Павильон Советского союза представлял собой замысел не просто стилистический, а в большей степени мировоззренческий, который поражал Париж красотой «суровой, обнаженной, что возникла в нашей жизни» [4, с. 76]. В кратчайшие сроки Выставочным комитетом советского отдела был проведен закрытый конкурс на проект павильона СССР, в котором приняли участие представители различных течений: мастера неоклассики - В. Щуко, И. Фомин, конструктивизма в лицах братьев Весниных, М. Гинзбурга и рационализма во главе с их творческим лидером Н. Ладовским. Однако победителем был признан проект молодого архитектора-новатора К. С. Мельникова, ранее произведшего настоящий фурор на Всероссийской сельскохозяйственной и кустарно-промышленной выставке 1923 года. Безвестный тогда выпускник МУЖВЗа и профессор только что образованного на его базе ВХУТЕМАСа Мельников представил на выставке свое первое новаторское сооружение – павильон Махорочного синдиката, прозванный впоследствии павильоном «Махорка», где начинающий архитектор уже продемонстрировал концепт, который впоследствии разовьет в «Красном павильоне» в Париже. Речь идет прежде всего о преобразовании внешней формы и принципиально новом пластическом ее решении.

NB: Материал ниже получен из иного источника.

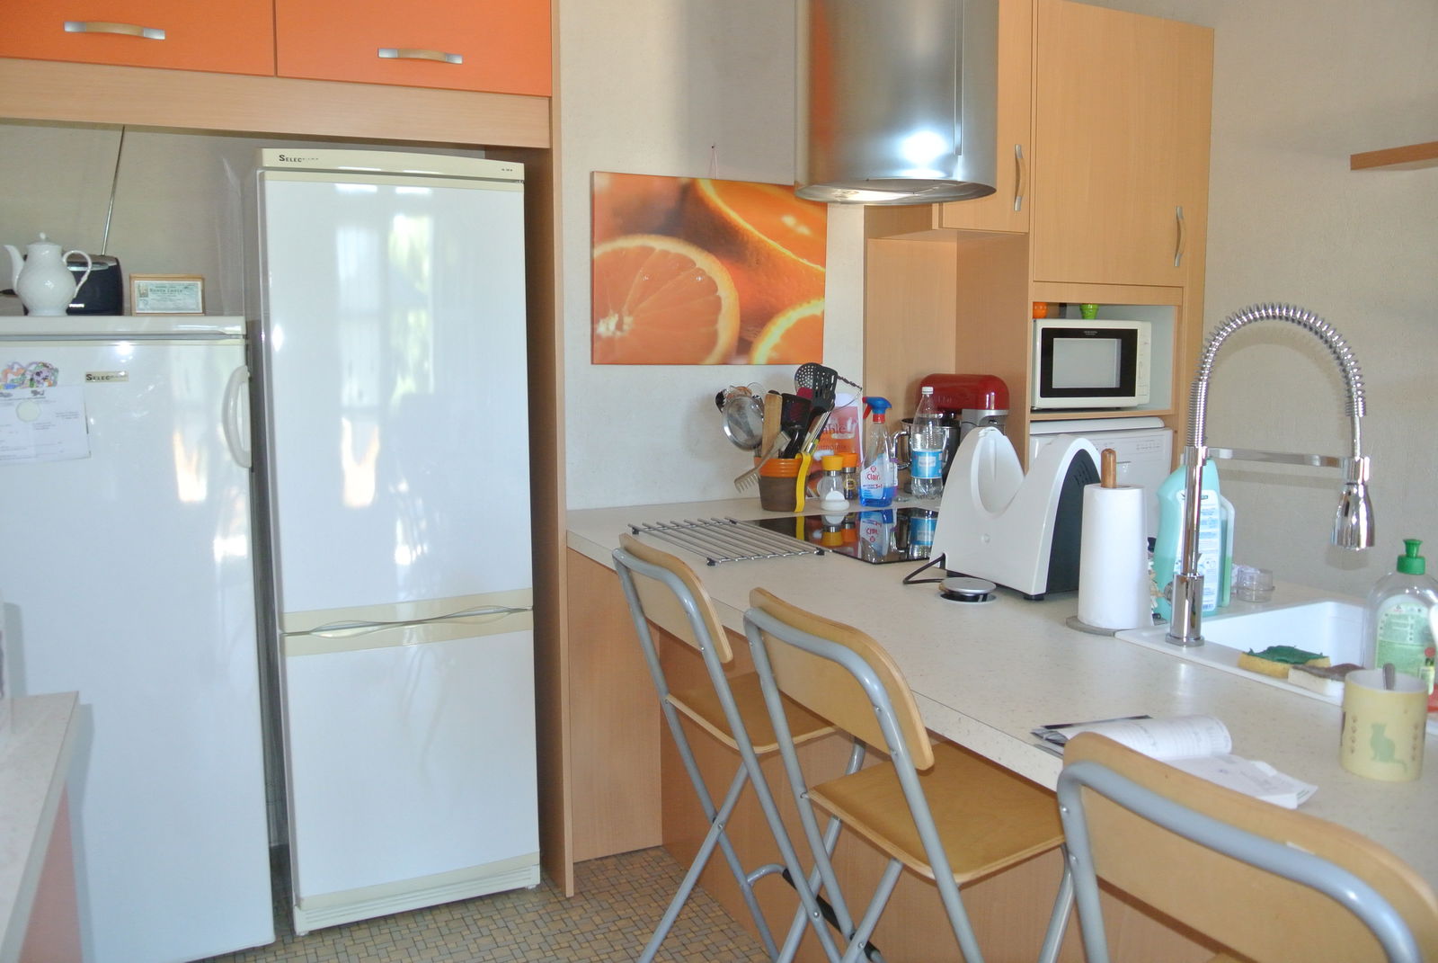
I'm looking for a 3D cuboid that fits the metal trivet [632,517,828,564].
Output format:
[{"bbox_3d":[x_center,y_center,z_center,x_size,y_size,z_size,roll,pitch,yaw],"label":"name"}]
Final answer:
[{"bbox_3d":[0.009,0.123,2.362,0.260,0.022,0.482,-3,8,-24],"label":"metal trivet"}]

Для парижской выставки Мельников создает «гараж, приснившийся поэту» [5, с. 123], где при всей лапидарности форм и простоты средств, он достигает эффекта пространства движением самой архитектурной линии; акцент был сделан на диагонали пологой лестницы, разрезающей павильон на два объема. «Четкостью цвета, простотой линий, обилием воздуха и света этот павильон, необычность которого может нравиться или не нравиться, схож со страной, откуда я прибыл» [6, с. 80]. Его борьба с «дворцом» была тем выразительнее, что павильоны других стран больше походили «на разбогатевшего лавочника» [6, с. 90], а автор одной из французских статей и вовсе пишет, что «при виде всей этой роскоши я подумал о самом высоком на выставке флаге павильона СССР, и мне вспомнилась картина в Лувре «Римляне времен упадка», и мне почудились шаги наступающих варваров, идущих для того, чтобы выполнить страшное дело божьего суда» [6, с. 96].
Рисунок 1. K.С. Мельников. Павильон СССР на Международной выставке в Париже. Конкурсный проект. Перспективный вид.1924
Рисунок 2. Павильоны «Дом Коллекционера», «Студиум Лувр», «Помон», «Метриз» и «Примавера»
Содержание выставочного стенда Советского Отдела выделялось также сильно, как и его оформление, отличаясь от остальных экспозиционных павильонов. Внутреннее устройство павильона напоминало берлинскую выставку: нижний этаж представлял собою темное помещение, увешанное коврами - «отдел национальностей», который состоял из экспонатов, принадлежащих республикам, а также экспонатов Русского Музея, тогда как второй этаж в соответствии с экстерьером был отведен образцам «левого фронта». Александр Родченко выступил здесь в качестве художника-декоратора, сохраняя в оформлении залов искусства плаката и книги и Госторга единую стилевую концепцию и цветовое решение.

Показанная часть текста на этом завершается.